Car je ne connais qu'une liberté qui est exercice de l'âme. Et non l'autre qui n'est que risible, car te voilà contraint quand même de chercher la porte pour franchir les murs et tu n'es point libre d'être jeune ni d'user du soleil la nuit. Si je t'oblige de choisir cette porte plutôt que l'autre, tu te plaindras de ma brimade, quand tu n'as point vu, s'il n'est qu'une porte, que tu subissais la même contrainte. Et si je te refuse le droit d'épouser celle-là qui te semble belle, tu te plaindras de ma tyrannie, quand tu n'as point remarqué, faute d'en avoir connu une autre, que dans ton village toutes étaient bigles.
Mais celle-là que tu épouseras, comme je l'ai contraint de devenir et qu'à toi aussi j'ai forgé une âme, vous userez tous deux de la seule liberté qui ait un sens et qui est exercice de l'esprit.
Car la licence t'efface et selon les paroles de mon père: «Ce n'est point être libre que de n'être pas.»
XCVI
Car je te parlerai un jour de la nécessité ou de l'absolu qui est nœud divin qui noue les choses.
Car impossible il est de jouer dans le pathétique au jeu de dés si les dés ne signifient rien. Et celui-là que j'envoie par ordre sur la mer, si elle se montre orageuse et qu'avant de s'y embarquer il en prend connaissance par un vaste regard, et que les nuages lourds il les pèse comme adversaires, et que cette houle il la mesure, et que ce fléchissement du vent il le respire, toutes ces choses pour lui retentiront les unes sur les autres et, de par la nécessité qui est mon ordre, à quoi il n'y a rien à répondre, il ne sera plus pour lui spectacle disparate de foire mais basilique construite et moi comme clef de voûte pour établir sa permanence. Ainsi celui-là sera-t-il magnifique quand il entrera, déléguant à son tour ses ordres dans le cérémonial du navire.

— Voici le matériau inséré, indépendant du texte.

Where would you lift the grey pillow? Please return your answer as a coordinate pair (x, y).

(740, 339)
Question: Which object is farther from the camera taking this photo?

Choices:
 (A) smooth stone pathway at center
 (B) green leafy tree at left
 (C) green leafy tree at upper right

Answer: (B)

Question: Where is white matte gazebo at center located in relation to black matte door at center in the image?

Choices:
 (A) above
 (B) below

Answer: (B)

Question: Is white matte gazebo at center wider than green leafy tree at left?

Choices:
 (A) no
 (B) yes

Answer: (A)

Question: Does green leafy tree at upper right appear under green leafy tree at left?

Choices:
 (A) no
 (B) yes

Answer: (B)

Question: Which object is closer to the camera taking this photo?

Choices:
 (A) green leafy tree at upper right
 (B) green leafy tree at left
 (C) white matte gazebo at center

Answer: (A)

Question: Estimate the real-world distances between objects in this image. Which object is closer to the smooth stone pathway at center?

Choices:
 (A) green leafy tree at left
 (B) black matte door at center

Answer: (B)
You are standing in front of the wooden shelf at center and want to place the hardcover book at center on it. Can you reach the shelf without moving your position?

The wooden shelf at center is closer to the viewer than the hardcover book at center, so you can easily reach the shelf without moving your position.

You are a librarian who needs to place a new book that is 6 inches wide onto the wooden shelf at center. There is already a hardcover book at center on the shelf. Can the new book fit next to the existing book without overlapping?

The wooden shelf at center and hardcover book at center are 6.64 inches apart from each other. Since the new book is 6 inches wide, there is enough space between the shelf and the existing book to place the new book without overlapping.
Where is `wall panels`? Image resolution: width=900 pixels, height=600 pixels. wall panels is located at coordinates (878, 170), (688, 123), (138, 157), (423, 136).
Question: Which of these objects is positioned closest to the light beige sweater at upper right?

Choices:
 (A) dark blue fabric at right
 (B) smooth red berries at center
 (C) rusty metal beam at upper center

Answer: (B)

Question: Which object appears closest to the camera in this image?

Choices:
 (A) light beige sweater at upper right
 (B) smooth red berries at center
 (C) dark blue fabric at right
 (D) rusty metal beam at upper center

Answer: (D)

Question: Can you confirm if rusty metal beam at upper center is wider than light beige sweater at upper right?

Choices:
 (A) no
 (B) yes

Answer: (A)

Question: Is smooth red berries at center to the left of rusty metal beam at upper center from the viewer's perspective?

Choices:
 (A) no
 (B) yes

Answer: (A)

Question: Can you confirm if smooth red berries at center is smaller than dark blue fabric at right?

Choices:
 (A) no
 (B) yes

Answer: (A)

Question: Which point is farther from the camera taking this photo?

Mais tel autre, hors de moi, s'il prétend visiter la mer en promeneur et qu'il y peut errer comme il le souhaite et se résoudre selon sa propre pente au demi-tour, il n'a point accès à la basilique et ces nuages lourds ne lui sont point épreuve mais guère plus importants que d'une toile peinte, et ce vent qui fraîchit n'est point transformation du monde mais faible caresse sur la chair, et cette houle qui se creuse n'est que fatigue pour son ventre.
Et c'est pourquoi ce que j'appellerai devoir, qui est nœud divin qui noue les choses, ne te construira ton empire, ton temple, ou ton domaine que s'il se montre à toi comme absolue nécessité et non comme jeu dont les règles seraient changeantes.
«Tu reconnaîtras un devoir, disait mon père, à ce que d'abord il n'est point de toi de le choisir.»